I think the current semantics are that we use Intl's time zone (the environment time zone) when formatting a DateTime.
However, this could produce unexpected results:
// I start in America/Chicago
console.log(Temporal.now.timeZone()); // "America/Chicago"
// I create a local time in America/New_York
const dateTime = Temporal.now.absolute().inTimeZone("America/New_York");
// Now I format it. Oops! The wall clock time is in America/New_York,
// but the time zone rendered in the string is America/Chicago.
console.log(dateTime.toLocaleString("en", { timeZoneName: "long" }));
Possible resolutions:
This doesn't seem to be the case, I don't get any time zone when formatting Temporal.DateTime:
> dt = Temporal.now.absolute().inTimeZone('America/Chicago')
DateTime [Temporal.DateTime] {}
> dt.toString()
'2020-05-15T17:34:45.102062856'
> dt.toLocaleString()
'2020-05-15, 5:34:45 p.m.'
You have to opt in to see the time zone.
.toLocaleString("en", { timeZoneName: "long" })
I'll update the OP and mark these two comments as outdated.
I see the point about opting in. I am strongly in favour of option 2 (doesn't preclude option 3 if we decide so on that issue).
Mainly because it's in line with what other types do, in the case where you request information that they don't have:
> Temporal.now.time().toLocaleString('en', { month: 'numeric' })
'3:54:52 PM'
IMHO, the current behavior (1) is not OK to ignore. If DateTime doesn't know about its time zone, then formatting it should not include a timezone. Especially not the wrong timezone!
Seems like (2) is the right behavior for a timezone-less class.
Nice to see another use-case that'd get easier with a ZonedAbsolute. ;-)
Related: #577
I've gone ahead and made a pull request for option 2 since I haven't heard any opposition.
Should we render the time zone if it is specified explicitly?
console.log(dateTime.toLocaleString("en", { timeZoneName: "long", timeZone: "Asia/Singapore" }));
I'd say no, since it could be ambiguous — this was what @justingrant was referring to in #577.
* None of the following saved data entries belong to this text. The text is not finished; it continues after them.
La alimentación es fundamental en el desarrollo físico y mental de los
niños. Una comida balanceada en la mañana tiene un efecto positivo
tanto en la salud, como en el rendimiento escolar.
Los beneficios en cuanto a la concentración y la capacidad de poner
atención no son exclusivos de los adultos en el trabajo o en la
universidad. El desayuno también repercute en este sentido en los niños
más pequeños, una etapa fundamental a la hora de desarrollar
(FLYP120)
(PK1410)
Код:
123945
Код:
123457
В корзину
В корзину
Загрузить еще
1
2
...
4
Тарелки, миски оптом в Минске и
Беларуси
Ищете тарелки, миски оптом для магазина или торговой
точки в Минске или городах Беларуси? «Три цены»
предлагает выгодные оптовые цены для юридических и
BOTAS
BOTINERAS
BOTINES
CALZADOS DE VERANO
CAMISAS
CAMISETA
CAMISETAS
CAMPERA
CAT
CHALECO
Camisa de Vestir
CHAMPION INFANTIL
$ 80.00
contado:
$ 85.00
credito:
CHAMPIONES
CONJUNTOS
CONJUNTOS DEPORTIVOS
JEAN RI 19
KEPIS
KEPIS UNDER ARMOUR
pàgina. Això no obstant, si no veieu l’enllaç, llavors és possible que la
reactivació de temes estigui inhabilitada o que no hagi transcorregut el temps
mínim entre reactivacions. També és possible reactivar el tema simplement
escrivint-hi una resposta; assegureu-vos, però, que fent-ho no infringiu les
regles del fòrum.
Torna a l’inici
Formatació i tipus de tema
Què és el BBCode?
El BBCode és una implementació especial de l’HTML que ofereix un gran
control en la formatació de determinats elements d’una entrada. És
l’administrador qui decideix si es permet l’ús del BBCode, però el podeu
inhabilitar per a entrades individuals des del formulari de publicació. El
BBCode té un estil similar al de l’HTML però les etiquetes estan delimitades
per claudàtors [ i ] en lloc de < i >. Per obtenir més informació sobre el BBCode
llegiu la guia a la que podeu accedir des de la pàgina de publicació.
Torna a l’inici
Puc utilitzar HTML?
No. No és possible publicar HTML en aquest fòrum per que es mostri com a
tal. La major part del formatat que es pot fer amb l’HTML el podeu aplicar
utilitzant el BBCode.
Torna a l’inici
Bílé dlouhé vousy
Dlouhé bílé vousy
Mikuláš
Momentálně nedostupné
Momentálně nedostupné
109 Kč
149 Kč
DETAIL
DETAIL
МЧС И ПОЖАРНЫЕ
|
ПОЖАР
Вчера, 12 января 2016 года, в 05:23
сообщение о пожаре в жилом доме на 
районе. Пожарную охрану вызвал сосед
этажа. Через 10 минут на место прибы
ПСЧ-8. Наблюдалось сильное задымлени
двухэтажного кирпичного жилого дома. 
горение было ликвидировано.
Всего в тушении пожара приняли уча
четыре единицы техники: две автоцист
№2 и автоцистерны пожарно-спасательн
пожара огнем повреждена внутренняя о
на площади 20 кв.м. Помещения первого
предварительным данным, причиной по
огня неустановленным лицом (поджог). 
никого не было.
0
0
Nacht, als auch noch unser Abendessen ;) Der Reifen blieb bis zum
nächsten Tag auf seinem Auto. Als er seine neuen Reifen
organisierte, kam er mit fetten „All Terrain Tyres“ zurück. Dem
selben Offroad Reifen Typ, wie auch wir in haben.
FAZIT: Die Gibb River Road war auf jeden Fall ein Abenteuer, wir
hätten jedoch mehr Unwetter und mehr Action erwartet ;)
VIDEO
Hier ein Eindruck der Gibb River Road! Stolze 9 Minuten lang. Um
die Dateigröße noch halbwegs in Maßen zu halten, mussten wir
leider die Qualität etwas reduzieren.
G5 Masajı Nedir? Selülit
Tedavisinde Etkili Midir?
@sffc Do you feel strongly about rendering the time zone if it is specified explicitly? I think that it should be treated the same as e.g. console.log(Temporal.now.time().toLocaleString("en", { month: 'long' })) which currently ignores the month option since it doesn't exist in the context of Temporal.Time. Feel free to reopen if you disagree.
I'm fine with this conclusion. Your reasoning sounds good.